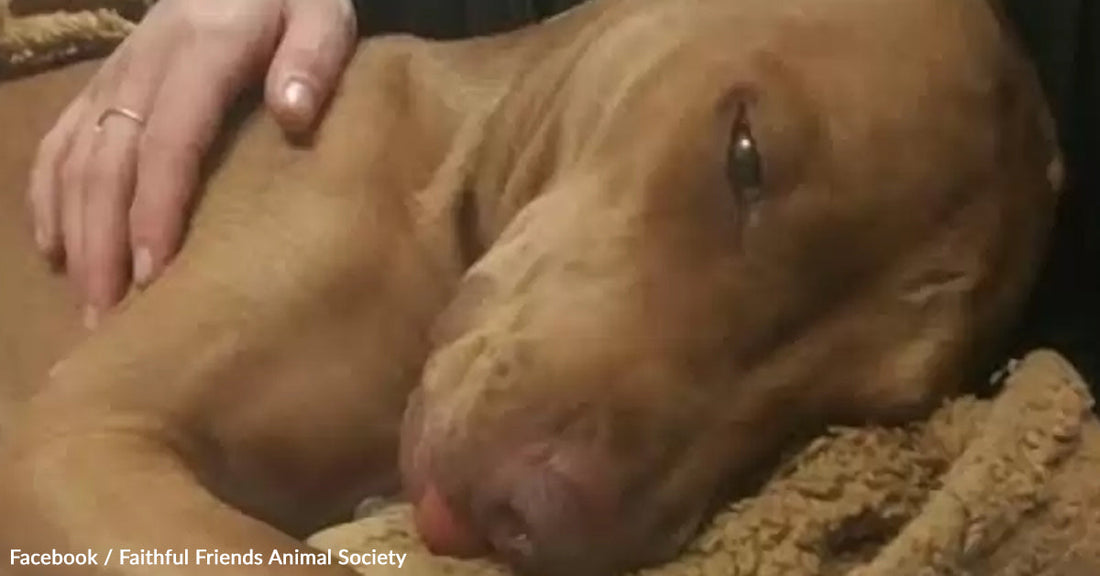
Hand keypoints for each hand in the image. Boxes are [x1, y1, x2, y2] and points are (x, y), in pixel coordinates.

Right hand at [26, 0, 356, 327]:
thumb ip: (314, 58)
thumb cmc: (293, 1)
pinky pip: (59, 141)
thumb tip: (293, 111)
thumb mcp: (321, 15)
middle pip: (109, 161)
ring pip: (74, 157)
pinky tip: (53, 250)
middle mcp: (143, 65)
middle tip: (110, 316)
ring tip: (89, 305)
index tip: (153, 273)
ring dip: (75, 233)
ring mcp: (113, 75)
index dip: (155, 208)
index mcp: (201, 51)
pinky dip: (47, 197)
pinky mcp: (100, 85)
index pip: (170, 140)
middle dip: (103, 242)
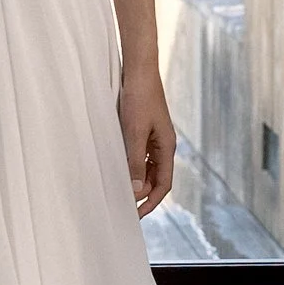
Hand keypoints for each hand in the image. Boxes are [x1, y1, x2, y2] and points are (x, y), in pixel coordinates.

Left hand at [118, 62, 174, 217]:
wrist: (139, 69)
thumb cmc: (139, 98)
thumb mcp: (134, 132)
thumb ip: (134, 161)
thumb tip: (135, 190)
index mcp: (166, 148)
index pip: (163, 185)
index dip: (151, 202)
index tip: (135, 215)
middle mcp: (163, 145)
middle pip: (155, 178)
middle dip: (141, 193)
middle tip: (121, 204)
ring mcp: (154, 137)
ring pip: (147, 167)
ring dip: (135, 180)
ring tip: (117, 189)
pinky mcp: (145, 129)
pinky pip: (140, 155)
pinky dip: (131, 165)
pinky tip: (117, 167)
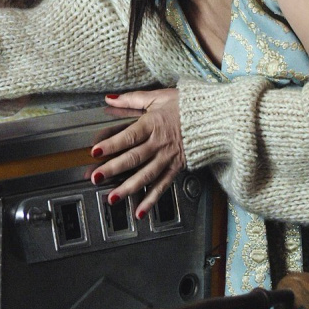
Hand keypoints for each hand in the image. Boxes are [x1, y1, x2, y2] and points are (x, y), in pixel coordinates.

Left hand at [90, 88, 185, 215]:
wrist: (214, 117)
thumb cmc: (185, 105)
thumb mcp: (158, 97)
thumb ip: (132, 99)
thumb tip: (110, 99)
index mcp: (153, 124)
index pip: (129, 136)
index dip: (112, 144)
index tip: (95, 151)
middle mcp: (159, 143)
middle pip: (134, 158)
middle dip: (113, 169)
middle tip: (95, 177)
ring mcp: (168, 158)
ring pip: (146, 176)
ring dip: (127, 188)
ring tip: (112, 198)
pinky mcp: (176, 168)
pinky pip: (162, 186)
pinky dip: (151, 200)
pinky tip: (139, 211)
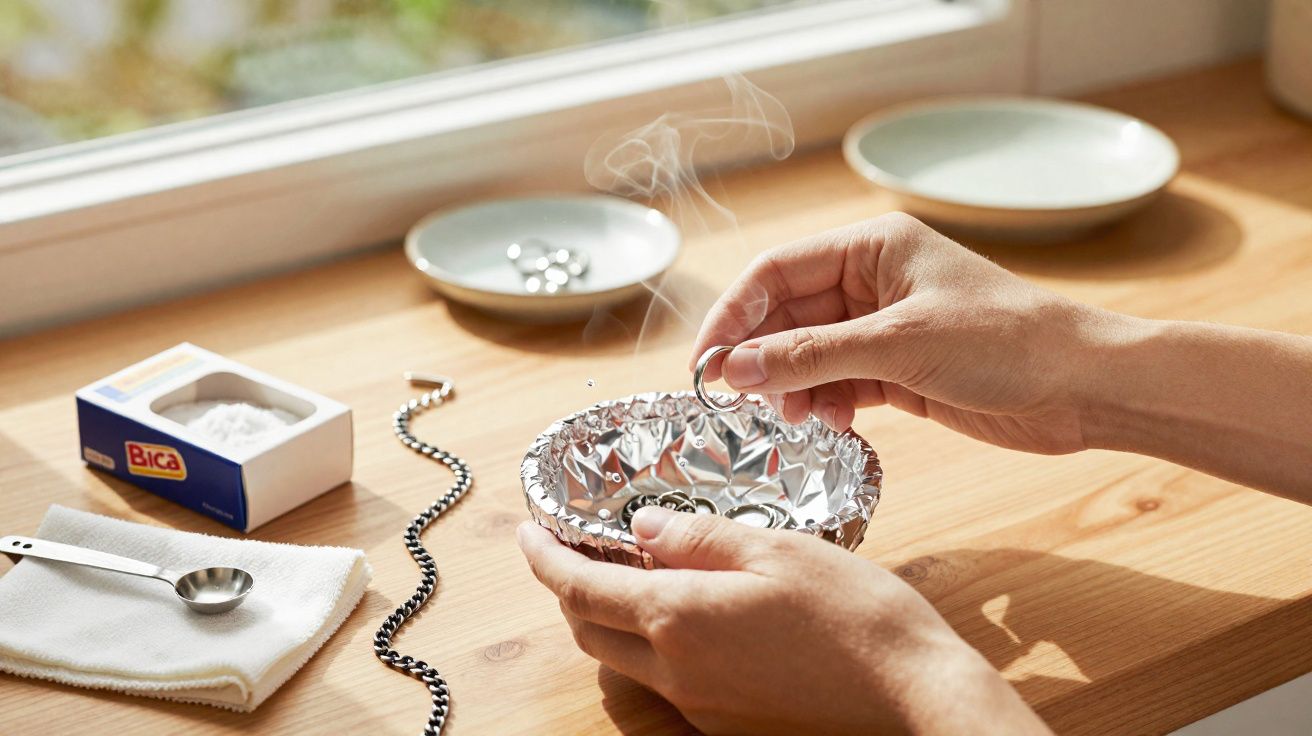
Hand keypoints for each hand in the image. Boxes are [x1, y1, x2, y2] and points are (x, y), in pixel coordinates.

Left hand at [517, 508, 1048, 734]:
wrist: (913, 698)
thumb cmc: (856, 616)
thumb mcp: (777, 549)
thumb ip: (699, 538)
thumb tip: (642, 531)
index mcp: (678, 619)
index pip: (580, 589)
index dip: (543, 557)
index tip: (527, 531)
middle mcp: (677, 672)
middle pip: (589, 632)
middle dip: (569, 590)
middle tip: (575, 550)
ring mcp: (701, 707)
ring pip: (625, 661)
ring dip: (609, 619)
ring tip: (629, 576)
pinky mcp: (728, 725)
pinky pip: (667, 683)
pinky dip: (653, 645)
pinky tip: (688, 617)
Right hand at [691, 212, 1114, 454]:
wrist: (1083, 387)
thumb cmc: (1006, 342)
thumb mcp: (899, 345)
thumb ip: (812, 355)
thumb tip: (736, 368)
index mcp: (872, 248)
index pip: (777, 271)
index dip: (735, 314)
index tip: (706, 360)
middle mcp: (872, 281)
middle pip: (786, 315)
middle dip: (763, 357)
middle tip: (742, 400)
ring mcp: (884, 328)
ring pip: (808, 354)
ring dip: (793, 386)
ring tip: (798, 416)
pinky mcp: (898, 370)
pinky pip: (838, 382)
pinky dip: (826, 403)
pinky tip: (833, 422)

+ + + + +

**Your assignment:** Nothing but the lines from the one with "middle pip: (786, 315)" through the last line of the data should appear; print them exactly.

**Answer for the task:**
middle pip: (786, 315)
middle dip: (763, 357)
middle tip: (742, 400)
ring mcp: (884, 328)
ring pip: (808, 354)
ring dip: (793, 386)
ring tip: (798, 416)
pinky mcp: (898, 370)
pinky pip: (838, 382)
pinky dip: (826, 403)
pinky tip: (833, 422)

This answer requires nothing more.